- Data section
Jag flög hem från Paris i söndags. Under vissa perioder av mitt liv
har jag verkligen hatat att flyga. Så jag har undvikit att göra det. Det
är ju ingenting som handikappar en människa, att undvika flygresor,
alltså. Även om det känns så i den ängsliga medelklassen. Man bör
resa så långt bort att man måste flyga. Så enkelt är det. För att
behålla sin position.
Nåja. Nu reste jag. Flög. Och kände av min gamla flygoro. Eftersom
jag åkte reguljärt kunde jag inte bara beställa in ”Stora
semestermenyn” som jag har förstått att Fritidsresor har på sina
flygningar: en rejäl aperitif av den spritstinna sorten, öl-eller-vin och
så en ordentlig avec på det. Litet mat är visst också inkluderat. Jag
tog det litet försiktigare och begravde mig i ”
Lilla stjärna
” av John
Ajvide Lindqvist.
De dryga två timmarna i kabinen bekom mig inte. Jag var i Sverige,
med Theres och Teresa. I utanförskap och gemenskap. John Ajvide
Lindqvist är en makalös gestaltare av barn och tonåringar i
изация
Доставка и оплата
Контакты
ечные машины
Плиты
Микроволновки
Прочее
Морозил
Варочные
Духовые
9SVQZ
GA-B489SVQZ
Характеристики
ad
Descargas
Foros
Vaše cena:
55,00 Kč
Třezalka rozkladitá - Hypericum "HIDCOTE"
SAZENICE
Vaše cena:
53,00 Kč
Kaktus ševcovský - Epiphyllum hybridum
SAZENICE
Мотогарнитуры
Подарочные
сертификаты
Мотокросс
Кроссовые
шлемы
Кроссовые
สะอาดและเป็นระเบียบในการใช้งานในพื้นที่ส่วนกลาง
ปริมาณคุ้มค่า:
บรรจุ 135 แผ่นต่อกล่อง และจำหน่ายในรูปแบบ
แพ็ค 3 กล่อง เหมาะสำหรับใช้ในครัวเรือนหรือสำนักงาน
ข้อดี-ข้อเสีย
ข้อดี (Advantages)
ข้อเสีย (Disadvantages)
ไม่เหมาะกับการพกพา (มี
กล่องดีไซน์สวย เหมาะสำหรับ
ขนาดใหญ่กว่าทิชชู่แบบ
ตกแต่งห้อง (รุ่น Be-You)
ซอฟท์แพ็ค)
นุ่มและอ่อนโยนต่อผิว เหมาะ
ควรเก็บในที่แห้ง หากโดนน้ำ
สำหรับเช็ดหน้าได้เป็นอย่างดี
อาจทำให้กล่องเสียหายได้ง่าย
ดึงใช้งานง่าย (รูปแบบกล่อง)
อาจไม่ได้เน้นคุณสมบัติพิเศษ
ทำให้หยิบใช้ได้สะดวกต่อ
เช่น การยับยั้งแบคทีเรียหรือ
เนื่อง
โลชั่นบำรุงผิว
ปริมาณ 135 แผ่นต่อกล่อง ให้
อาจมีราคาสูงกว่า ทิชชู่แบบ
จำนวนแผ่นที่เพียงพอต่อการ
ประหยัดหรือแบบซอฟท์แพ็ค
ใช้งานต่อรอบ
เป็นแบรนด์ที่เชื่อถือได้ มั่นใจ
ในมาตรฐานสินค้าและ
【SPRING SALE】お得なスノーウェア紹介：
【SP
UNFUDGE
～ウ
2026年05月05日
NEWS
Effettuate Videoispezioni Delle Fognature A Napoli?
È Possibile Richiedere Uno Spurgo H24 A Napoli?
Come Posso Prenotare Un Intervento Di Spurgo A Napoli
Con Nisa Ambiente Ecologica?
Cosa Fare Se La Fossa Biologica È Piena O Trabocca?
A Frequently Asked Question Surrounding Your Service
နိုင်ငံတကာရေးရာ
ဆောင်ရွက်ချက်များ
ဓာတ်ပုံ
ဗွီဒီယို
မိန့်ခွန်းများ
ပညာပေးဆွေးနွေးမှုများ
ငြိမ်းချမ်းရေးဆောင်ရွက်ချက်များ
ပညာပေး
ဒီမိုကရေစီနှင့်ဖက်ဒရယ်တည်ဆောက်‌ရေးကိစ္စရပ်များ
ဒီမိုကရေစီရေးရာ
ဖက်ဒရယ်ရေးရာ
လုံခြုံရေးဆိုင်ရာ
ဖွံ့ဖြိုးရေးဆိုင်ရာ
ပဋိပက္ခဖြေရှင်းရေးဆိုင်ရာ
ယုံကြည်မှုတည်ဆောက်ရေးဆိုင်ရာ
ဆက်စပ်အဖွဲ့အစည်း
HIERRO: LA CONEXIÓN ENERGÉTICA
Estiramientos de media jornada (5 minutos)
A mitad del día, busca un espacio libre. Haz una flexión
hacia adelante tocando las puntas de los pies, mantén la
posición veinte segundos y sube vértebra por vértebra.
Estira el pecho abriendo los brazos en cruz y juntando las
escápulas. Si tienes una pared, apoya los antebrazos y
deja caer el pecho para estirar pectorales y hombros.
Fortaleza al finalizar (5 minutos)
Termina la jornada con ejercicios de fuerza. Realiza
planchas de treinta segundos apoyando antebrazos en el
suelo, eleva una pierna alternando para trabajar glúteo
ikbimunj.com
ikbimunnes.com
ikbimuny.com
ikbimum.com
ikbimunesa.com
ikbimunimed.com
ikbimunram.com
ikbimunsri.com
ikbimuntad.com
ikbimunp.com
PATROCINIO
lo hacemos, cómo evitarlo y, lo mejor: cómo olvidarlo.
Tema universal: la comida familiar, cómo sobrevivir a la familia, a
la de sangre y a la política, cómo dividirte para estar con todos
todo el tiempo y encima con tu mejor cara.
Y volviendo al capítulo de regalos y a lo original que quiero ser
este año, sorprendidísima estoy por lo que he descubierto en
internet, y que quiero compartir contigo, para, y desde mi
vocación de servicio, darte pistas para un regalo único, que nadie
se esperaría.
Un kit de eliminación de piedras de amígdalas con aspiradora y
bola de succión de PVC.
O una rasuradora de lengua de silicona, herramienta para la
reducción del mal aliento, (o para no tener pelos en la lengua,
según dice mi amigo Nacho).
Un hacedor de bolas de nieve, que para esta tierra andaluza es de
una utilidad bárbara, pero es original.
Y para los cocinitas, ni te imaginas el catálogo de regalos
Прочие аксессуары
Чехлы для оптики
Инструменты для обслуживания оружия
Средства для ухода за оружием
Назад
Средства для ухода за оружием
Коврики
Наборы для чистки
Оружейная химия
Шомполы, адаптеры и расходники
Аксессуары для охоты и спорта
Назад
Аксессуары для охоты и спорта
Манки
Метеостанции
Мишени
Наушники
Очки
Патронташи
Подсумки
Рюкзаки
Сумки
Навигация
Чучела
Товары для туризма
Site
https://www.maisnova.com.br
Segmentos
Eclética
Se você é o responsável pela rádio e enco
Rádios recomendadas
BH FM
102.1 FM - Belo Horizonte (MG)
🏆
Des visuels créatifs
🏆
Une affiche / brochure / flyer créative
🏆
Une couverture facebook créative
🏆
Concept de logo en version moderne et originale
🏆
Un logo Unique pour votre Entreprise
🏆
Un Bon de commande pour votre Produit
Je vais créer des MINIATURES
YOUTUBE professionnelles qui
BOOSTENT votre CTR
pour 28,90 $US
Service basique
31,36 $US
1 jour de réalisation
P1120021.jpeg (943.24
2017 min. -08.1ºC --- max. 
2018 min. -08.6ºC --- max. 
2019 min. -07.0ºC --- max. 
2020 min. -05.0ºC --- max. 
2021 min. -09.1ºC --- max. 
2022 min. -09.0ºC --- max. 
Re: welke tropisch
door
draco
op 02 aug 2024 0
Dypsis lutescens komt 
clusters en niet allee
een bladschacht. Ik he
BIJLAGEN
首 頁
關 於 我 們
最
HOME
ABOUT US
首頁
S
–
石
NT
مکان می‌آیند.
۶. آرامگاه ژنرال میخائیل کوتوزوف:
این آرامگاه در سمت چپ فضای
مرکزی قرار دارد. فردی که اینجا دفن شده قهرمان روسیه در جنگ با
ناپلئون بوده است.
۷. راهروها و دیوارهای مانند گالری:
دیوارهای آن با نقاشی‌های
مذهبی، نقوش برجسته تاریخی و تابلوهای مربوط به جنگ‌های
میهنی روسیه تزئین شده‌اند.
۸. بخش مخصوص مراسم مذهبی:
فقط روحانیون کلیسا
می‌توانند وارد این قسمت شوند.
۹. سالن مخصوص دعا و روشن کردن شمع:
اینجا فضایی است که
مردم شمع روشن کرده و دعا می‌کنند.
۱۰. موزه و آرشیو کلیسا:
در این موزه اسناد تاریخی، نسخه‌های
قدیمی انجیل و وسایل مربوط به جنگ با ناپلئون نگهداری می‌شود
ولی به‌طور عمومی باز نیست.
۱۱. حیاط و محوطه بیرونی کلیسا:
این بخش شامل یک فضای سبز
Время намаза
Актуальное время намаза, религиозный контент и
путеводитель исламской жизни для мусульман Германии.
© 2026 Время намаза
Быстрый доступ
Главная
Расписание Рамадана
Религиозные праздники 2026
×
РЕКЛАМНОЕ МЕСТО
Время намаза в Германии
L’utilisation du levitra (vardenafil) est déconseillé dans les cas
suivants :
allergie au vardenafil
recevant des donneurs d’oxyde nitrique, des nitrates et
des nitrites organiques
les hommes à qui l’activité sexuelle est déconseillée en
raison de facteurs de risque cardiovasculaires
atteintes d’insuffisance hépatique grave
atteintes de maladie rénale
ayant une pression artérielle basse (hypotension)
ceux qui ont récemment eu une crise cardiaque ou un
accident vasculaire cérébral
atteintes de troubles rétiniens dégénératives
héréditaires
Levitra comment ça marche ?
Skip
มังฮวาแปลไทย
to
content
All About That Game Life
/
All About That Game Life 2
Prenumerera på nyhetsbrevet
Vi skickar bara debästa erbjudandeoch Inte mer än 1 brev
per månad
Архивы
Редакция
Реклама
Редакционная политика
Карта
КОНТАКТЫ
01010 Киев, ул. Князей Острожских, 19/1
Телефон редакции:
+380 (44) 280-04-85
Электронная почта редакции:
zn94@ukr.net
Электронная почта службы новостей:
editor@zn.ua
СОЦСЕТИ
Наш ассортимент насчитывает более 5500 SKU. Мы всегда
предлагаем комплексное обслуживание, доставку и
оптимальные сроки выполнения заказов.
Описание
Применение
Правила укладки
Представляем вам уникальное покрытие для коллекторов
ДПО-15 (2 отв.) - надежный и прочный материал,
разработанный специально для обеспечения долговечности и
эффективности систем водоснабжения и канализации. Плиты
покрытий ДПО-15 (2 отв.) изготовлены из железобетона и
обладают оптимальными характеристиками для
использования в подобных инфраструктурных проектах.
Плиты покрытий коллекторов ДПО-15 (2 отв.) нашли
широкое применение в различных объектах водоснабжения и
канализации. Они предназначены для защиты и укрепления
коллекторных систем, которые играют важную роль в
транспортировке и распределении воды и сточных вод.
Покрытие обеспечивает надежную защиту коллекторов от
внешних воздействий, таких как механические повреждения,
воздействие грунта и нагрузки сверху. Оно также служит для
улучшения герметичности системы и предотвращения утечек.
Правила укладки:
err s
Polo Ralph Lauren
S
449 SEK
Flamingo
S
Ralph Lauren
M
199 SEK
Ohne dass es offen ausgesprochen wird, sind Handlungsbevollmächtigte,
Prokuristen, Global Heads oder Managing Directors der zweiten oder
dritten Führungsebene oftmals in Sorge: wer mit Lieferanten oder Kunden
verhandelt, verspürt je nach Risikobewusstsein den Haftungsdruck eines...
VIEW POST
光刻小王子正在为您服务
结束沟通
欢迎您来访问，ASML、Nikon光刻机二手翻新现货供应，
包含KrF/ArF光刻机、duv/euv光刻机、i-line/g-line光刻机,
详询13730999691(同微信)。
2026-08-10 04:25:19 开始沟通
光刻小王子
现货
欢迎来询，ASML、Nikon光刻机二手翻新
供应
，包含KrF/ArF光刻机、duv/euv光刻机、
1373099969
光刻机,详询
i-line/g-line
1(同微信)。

- What you are asked to do
Nothing but an exact copy of the lines from the start of the entries through the line containing "alltså. Även om" belongs in the response.

- Solution for this task
Jag flög hem från Paris i söndags. Under vissa perioder av mitt liv
har jag verkligen hatat att flyga. Så jag har undvikit att göra det. Det
är ju ingenting som handikappar en människa, att undvika flygresor,
alltså. Även om det känns så i den ängsliga medelklassen. Man bör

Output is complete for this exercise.